Over at Epicurious, someone surveyed the NYC grocery shelves in the aftermath of hurricane Sandy, and was surprised to find that stocks of onions were depleted. After all, as the saying goes, everything starts with an onion. Then I discovered these packs of prechopped onions in a local store.

I am appalled by this. Firstly, ounce for ounce, these pre chopped onions are almost 10 times the cost of the whole onions. Not 10%, but a whopping 900% . There's nothing to cutting up an onion - there's no seed to deal with as is the case of a mango or an apple, and just about the entire plant is edible (one should be so lucky as to find onion flowers). I've heard arguments that it takes too much time, or that it would require a food processor.


About the only things you need are a sharp knife and a chopping board, and even for a novice, cutting up an onion should take less than a couple of minutes - you'll spend about that much timing waiting for a pan to heat up.

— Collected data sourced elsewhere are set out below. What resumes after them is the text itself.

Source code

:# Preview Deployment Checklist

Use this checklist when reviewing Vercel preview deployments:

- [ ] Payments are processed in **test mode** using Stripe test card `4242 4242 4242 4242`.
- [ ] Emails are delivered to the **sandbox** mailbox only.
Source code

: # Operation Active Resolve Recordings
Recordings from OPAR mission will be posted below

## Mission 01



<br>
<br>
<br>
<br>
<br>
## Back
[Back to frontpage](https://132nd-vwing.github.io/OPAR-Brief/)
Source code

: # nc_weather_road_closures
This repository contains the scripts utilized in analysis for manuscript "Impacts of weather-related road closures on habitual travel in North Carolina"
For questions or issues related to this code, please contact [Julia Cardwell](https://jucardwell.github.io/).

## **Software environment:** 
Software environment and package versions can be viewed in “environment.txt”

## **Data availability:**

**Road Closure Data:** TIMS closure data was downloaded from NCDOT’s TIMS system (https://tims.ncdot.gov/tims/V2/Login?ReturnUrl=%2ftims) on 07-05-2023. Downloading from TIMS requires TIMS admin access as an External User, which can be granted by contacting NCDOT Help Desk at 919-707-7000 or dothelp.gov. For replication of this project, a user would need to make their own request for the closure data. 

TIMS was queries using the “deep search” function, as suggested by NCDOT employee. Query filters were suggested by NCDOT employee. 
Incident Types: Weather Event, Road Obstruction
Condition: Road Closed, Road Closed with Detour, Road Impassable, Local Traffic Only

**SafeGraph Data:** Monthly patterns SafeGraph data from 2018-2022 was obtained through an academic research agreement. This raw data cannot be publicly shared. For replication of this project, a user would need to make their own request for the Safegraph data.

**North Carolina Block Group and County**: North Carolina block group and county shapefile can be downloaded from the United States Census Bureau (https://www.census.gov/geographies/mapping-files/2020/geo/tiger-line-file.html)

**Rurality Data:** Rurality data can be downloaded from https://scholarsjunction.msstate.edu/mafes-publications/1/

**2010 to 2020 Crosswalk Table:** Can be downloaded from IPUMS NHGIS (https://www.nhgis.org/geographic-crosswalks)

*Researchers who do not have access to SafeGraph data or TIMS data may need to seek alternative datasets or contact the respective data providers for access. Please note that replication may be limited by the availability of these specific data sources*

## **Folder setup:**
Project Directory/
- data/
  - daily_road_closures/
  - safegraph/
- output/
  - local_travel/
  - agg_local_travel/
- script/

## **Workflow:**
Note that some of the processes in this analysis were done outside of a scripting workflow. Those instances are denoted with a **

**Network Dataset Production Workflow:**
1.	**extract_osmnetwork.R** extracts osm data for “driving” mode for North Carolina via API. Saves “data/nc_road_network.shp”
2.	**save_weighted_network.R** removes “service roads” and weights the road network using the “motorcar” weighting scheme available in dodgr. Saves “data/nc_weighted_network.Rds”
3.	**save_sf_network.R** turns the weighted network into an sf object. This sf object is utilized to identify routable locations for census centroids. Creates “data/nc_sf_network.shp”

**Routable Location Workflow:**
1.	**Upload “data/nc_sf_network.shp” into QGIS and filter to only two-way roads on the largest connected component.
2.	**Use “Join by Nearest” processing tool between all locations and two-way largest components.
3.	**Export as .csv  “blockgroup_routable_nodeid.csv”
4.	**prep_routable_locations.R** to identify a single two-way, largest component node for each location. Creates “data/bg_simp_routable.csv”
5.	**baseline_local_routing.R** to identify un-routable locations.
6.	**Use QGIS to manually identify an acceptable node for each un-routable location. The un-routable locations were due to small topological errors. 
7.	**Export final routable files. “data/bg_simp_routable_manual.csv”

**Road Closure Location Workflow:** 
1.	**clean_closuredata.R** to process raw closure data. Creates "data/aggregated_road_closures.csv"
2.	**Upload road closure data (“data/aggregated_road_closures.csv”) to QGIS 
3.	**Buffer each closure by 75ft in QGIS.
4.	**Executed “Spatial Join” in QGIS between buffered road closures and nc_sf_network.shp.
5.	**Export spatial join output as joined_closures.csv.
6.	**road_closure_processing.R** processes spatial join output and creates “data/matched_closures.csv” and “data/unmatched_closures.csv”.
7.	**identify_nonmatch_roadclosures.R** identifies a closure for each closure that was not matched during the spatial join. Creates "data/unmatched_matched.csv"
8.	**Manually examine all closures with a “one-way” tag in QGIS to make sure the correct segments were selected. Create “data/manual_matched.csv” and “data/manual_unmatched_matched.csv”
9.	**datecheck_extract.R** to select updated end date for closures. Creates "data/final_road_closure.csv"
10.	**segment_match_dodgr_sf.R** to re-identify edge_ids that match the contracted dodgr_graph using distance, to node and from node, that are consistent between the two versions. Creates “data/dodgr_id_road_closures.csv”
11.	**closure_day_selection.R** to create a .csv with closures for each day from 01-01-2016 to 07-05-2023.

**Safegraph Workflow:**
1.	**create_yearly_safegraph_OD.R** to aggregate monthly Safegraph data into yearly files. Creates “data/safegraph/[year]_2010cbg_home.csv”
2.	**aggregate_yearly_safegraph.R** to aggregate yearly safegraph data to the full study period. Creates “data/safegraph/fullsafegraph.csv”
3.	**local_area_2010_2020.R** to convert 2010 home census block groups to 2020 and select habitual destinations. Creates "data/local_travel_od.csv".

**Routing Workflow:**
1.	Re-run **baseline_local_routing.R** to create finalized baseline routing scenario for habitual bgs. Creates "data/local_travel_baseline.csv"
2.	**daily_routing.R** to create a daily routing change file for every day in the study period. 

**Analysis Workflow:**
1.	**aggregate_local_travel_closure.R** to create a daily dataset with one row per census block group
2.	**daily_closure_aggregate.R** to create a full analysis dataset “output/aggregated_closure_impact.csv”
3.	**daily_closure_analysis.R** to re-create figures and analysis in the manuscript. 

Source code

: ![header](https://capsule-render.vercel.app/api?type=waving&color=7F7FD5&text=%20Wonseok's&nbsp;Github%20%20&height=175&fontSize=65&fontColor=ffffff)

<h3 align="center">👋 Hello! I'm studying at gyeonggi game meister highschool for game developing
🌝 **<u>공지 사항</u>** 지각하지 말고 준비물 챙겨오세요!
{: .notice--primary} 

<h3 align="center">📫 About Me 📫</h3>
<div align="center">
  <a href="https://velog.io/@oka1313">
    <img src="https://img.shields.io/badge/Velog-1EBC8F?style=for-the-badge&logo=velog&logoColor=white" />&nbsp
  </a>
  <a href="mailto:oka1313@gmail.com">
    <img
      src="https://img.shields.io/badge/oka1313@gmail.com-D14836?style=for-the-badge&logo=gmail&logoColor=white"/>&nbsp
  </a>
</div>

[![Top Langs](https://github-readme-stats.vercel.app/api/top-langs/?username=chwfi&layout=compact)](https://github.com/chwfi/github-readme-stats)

Of course, I advise not rushing for any novice in knife skills for safety purposes. But the real secret: despite the admonitions of needing even slicing and dicing, most recipes will do just fine if the onions were just roughly cut up any which way. No food processor needed.

Perhaps then, with the money saved, you can donate it to the Red Cross for Sandy relief.

1 comment:

  1. Another fun fact: Veggies that have been pre-processed, chopped, etc, are *far* more likely to have become contaminated by Salmonella and Listeria. You're more likely to get contaminated by a washed, pre-chopped salad, than by buying the head of lettuce and making it yourself. Same is true for onions, natch.